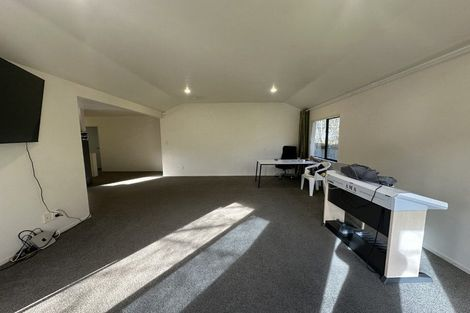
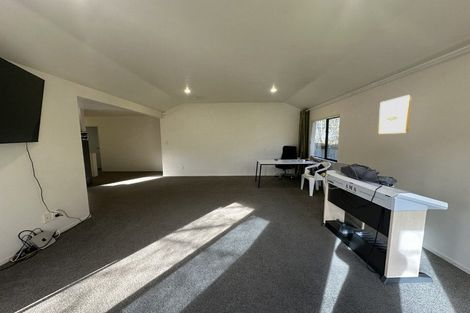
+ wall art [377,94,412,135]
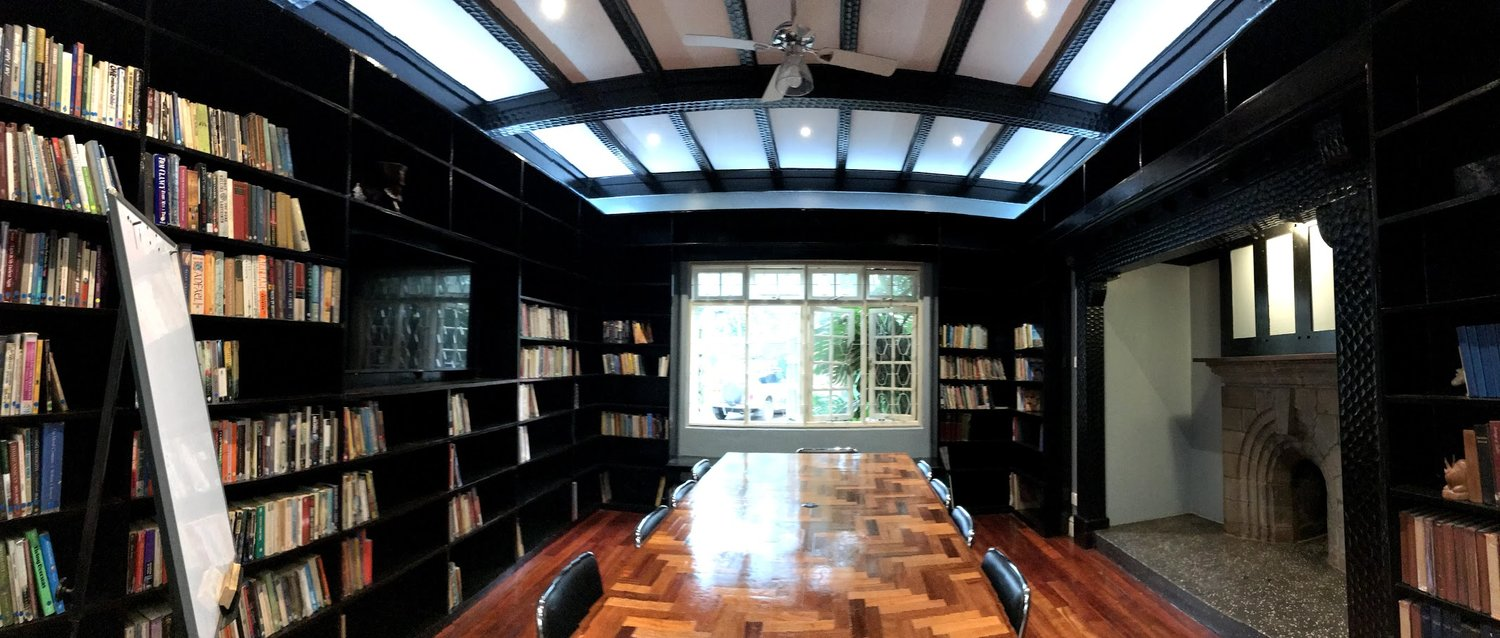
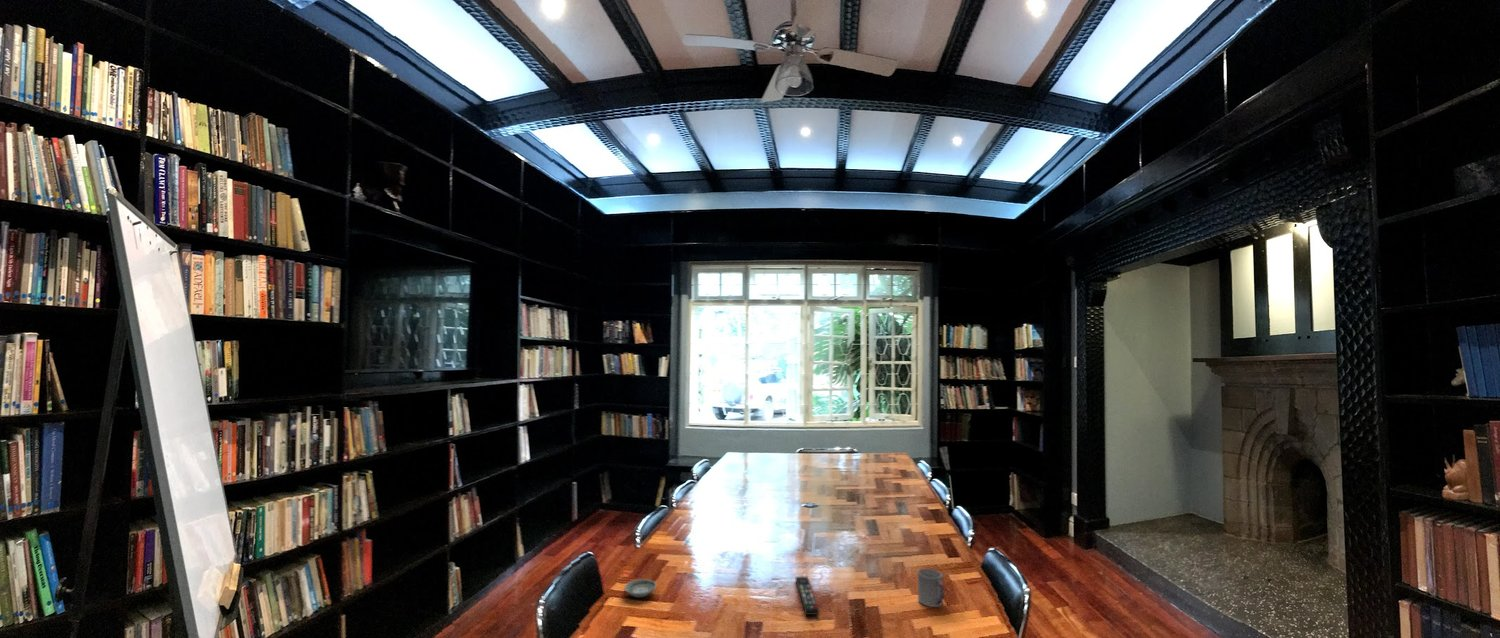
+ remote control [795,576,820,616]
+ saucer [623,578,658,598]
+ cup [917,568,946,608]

Your goal: When you repeat the listing, keep it exact and leave the pictures behind.

Finished exercise:
+ wall art [377,94,412,135]
+ remote control [795,576,820,616]
+ saucer [623,578,658,598]
+ cup [917,568,946,608]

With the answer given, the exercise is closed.